The advanced, front-line aviation complex PAF FA (the T-50) is completing its compulsory test phases successfully. The fifth-generation fighter is expected to enter service with the military in 2017. Meanwhile, however, front-line units are already being equipped with an almost exact counterpart to this aircraft — the Su-35S multi-role fighter.
Along with creating the virtual fifth-generation fighter concept—from the very beginning it has been designed solely in digital form — the ready-made components of the future fighter were implemented and developed on the Su-35S platform.
As a result, the 4++ generation Su-35S was practically on par with the fifth-generation fighter across all characteristics (except stealth technology), right up to the moment it entered series production.
The Su-35S is capable of reaching speeds of up 1,490 miles per hour and has a range of up to 2,235 miles.
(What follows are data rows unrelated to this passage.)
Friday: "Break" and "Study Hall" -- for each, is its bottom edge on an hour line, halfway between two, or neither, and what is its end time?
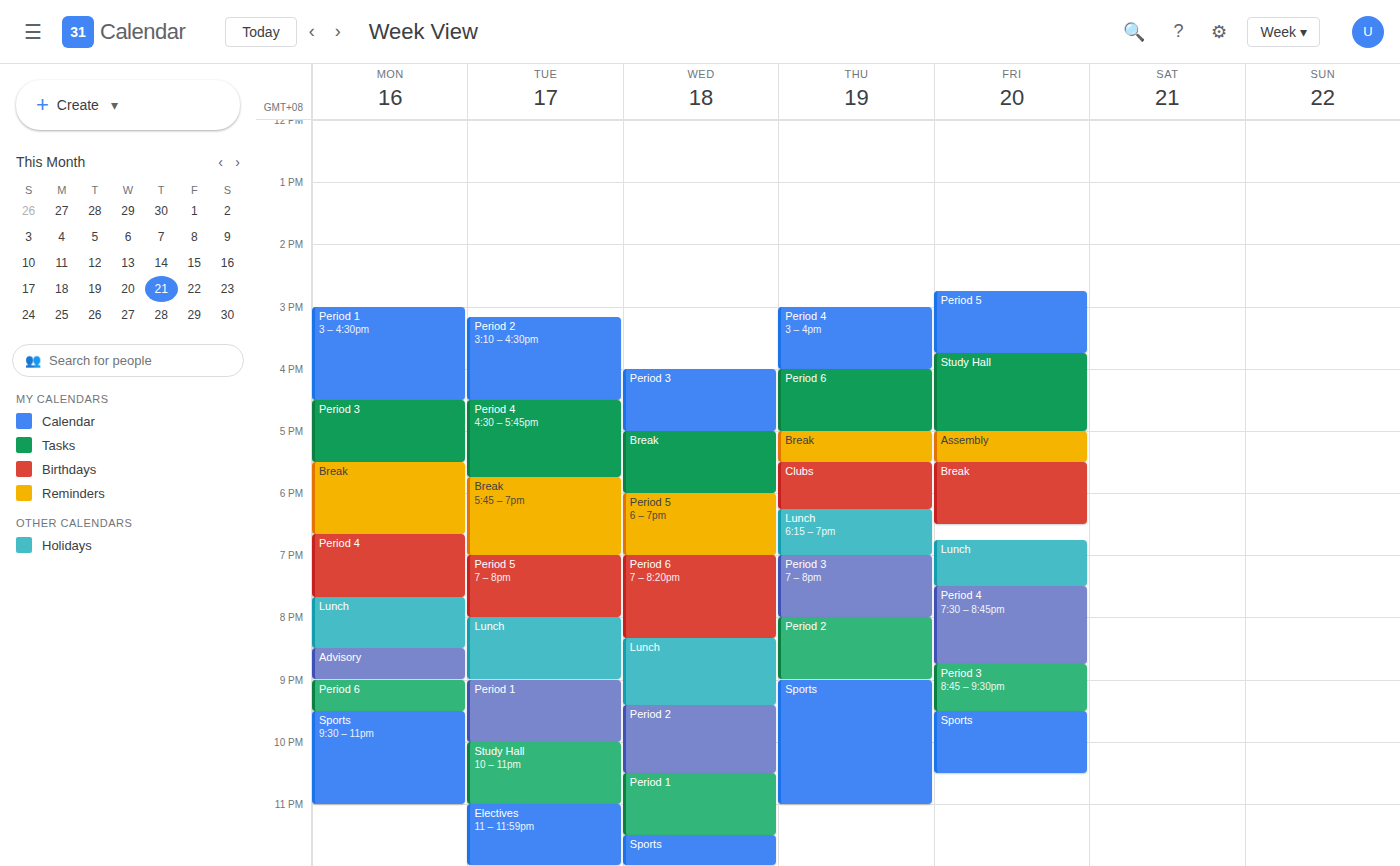
"Break": 6:30 PM, halfway between the 6 PM and 7 PM lines. "Study Hall": 5:00 PM, exactly on the 5 PM line.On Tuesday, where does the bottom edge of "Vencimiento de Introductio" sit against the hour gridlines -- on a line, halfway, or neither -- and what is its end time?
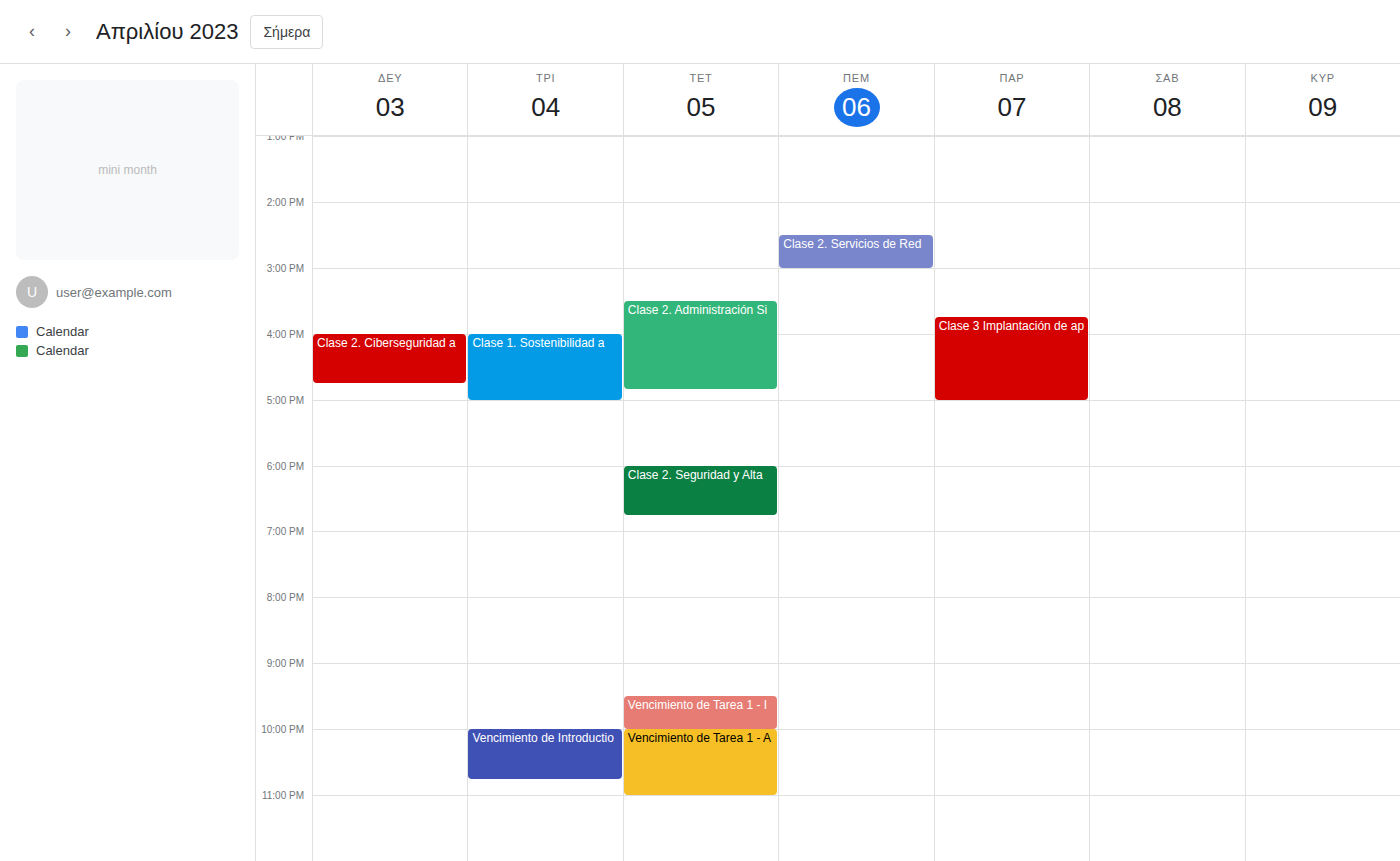
10:45 PM -- neither: three quarters of the way from the 10 PM line to the 11 PM line.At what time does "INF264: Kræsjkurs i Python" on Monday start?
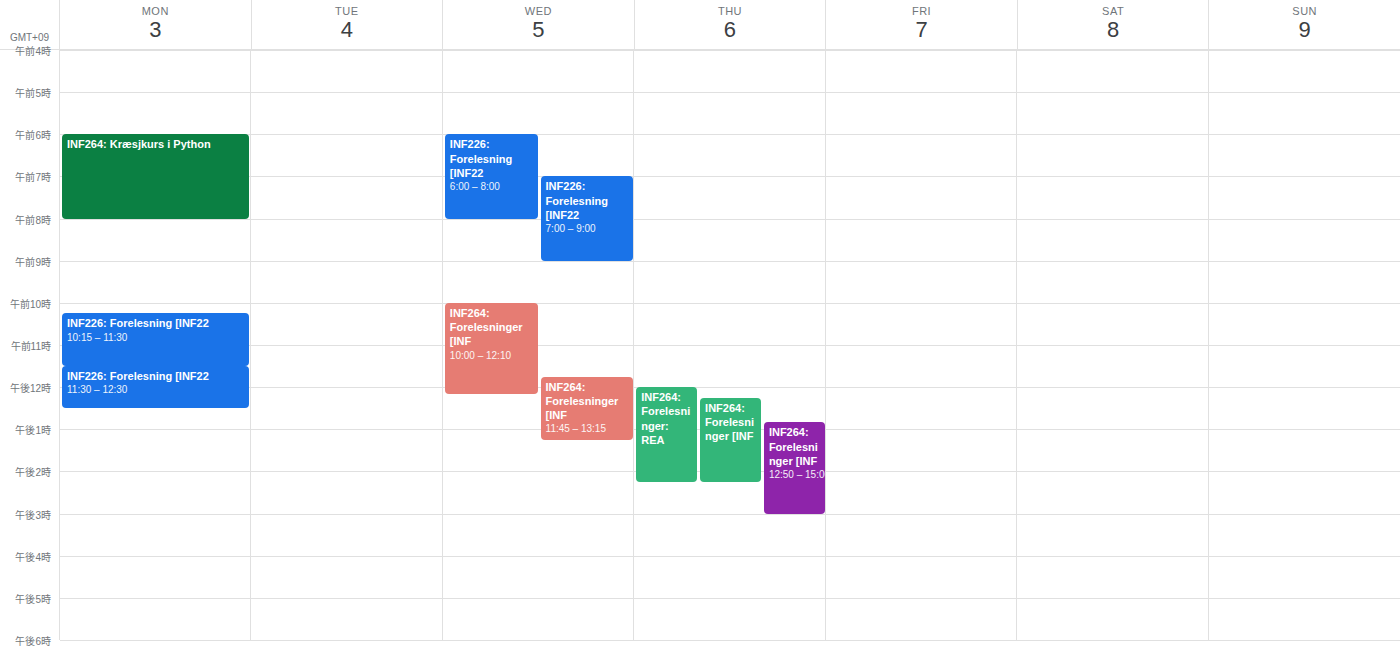
6:00 AMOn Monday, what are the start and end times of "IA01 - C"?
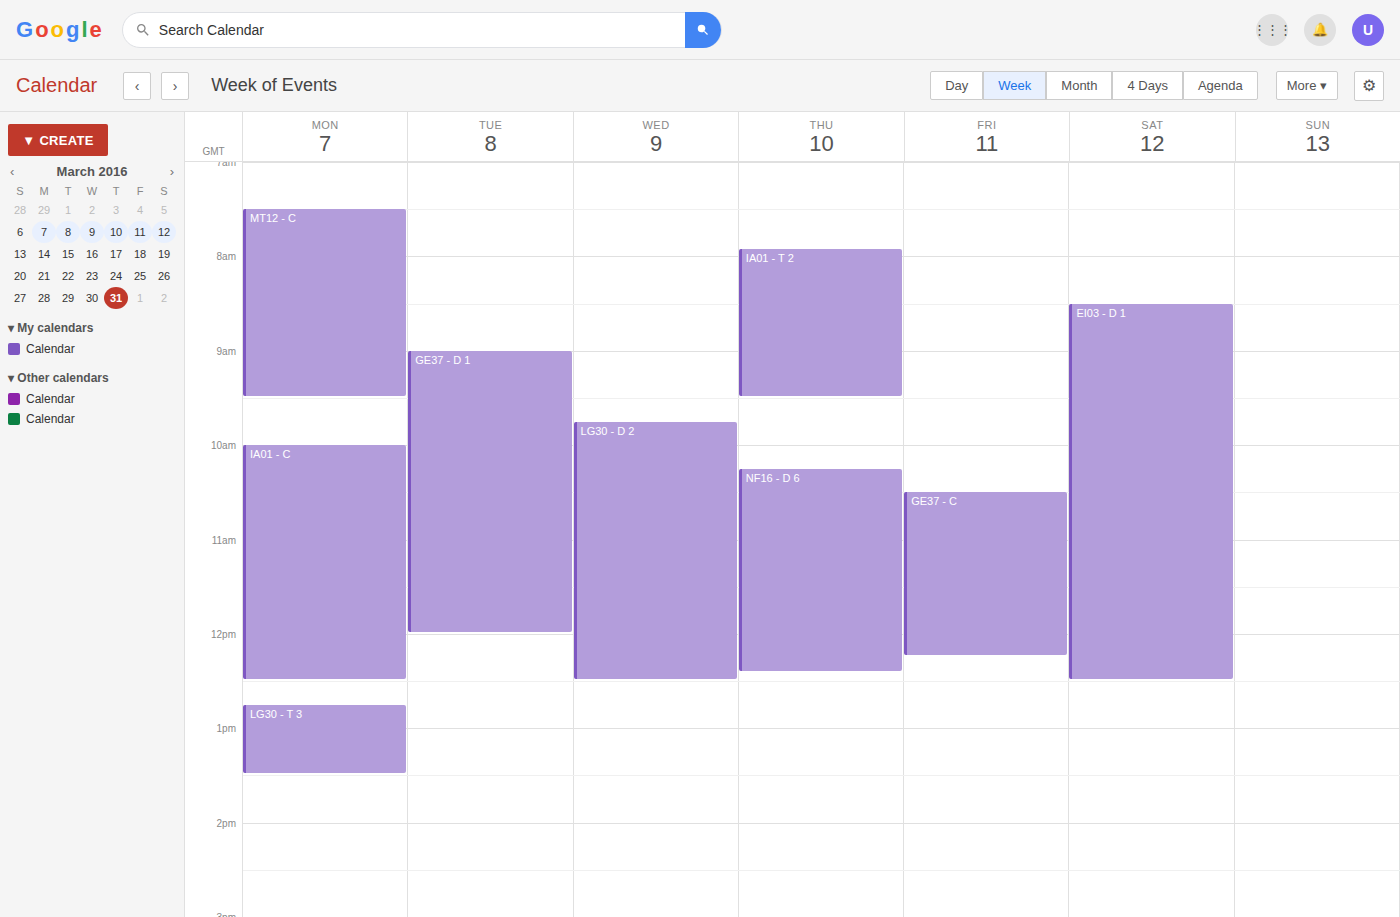
10:00 AM to 12:30 PMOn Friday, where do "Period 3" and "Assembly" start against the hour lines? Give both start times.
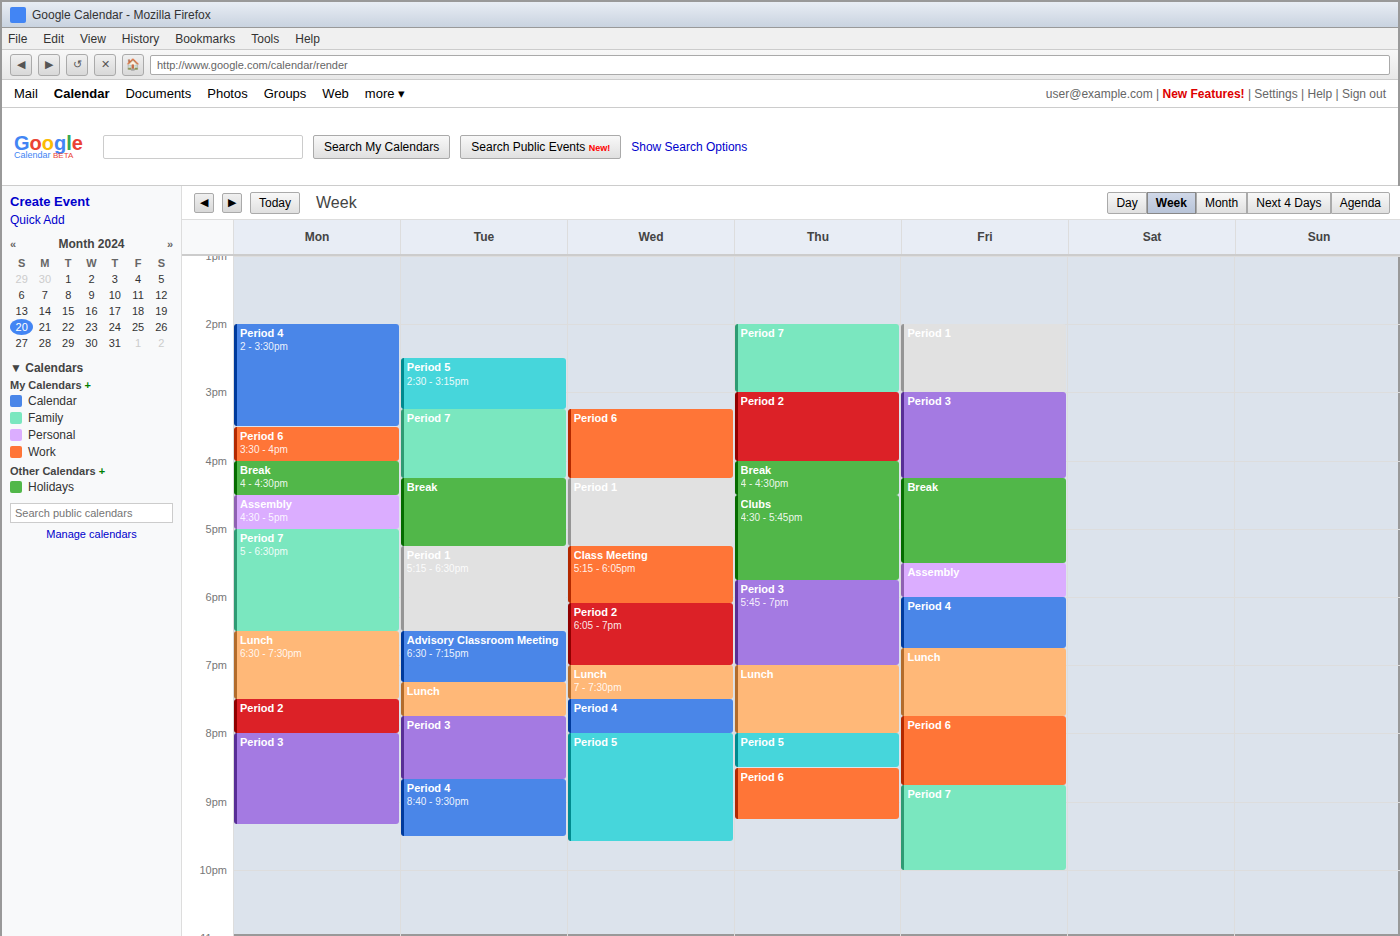
"Period 3": 3:00 PM, exactly on the 3 PM line. "Assembly": 5:30 PM, halfway between the 5 PM and 6 PM lines.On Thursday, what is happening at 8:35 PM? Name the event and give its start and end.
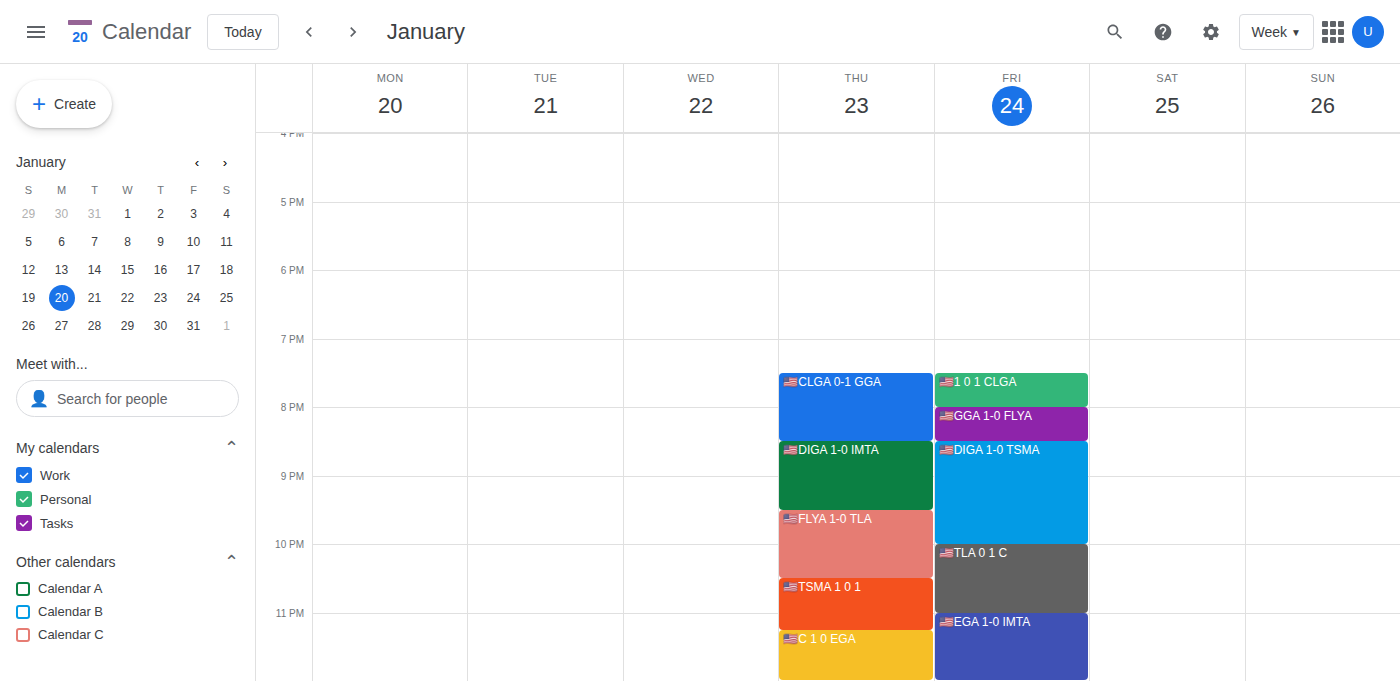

It is equally reliable as a fighter, a long-range interceptor and a missile-carrying bomber.
Moreover, in terms of certain characteristics, the Su-35S has already overtaken the only fifth-generation fighter to enter service to date — the American F-22 Raptor. Thus, the Irbis radar-control system fitted to the Su-35S is able to detect an airborne target at a record distance of up to 250 miles and of tracking up to 30 targets and engaging 8 simultaneously.
The radar system on the F-22 is weaker: The maximum detection range is only 185 miles.
In addition to this, the Irbis provides the potential to actively detect and track up to four ground targets simultaneously. The Su-35S is also fitted with a navigation system capable of pinpointing the aircraft’s location and its movement parameters autonomously, without resorting to satellite navigation or communication with ground stations.
That is to say, if the GPS or GLONASS were switched off, the aircraft would not be “blinded.”
The Russian air force is due to receive 48 Su-35S aircraft before the end of 2015. In practical terms, this is 50 fifth-generation aircraft, as the Su35S is almost identical to the PAK FA in terms of the onboard electronics suite, control systems and armament.
Therefore, it will not prove difficult for pilots to convert to the classic fifth-generation fighter and its obligatory stealth technology: Any pilot who has adapted to the Su-35S can easily convert to the T-50. This means that the conversion to fifth-generation fighters does not start in 2017 — it is already happening now, in the Russian air force.
The ideology of the aircraft that will dominate the skies in the second half of the 21st century is being determined today. Whether these will be flying robots or classic, manned fighters with even more up-to-date electronics and new armament is not really important.
The main thing is that the Russian aircraft industry has a head start in developing a sixth-generation fighter. The quicker the Su-35S enters service with front-line units and the greater their numbers, the more successful work to create a new generation of fighter aircraft will be.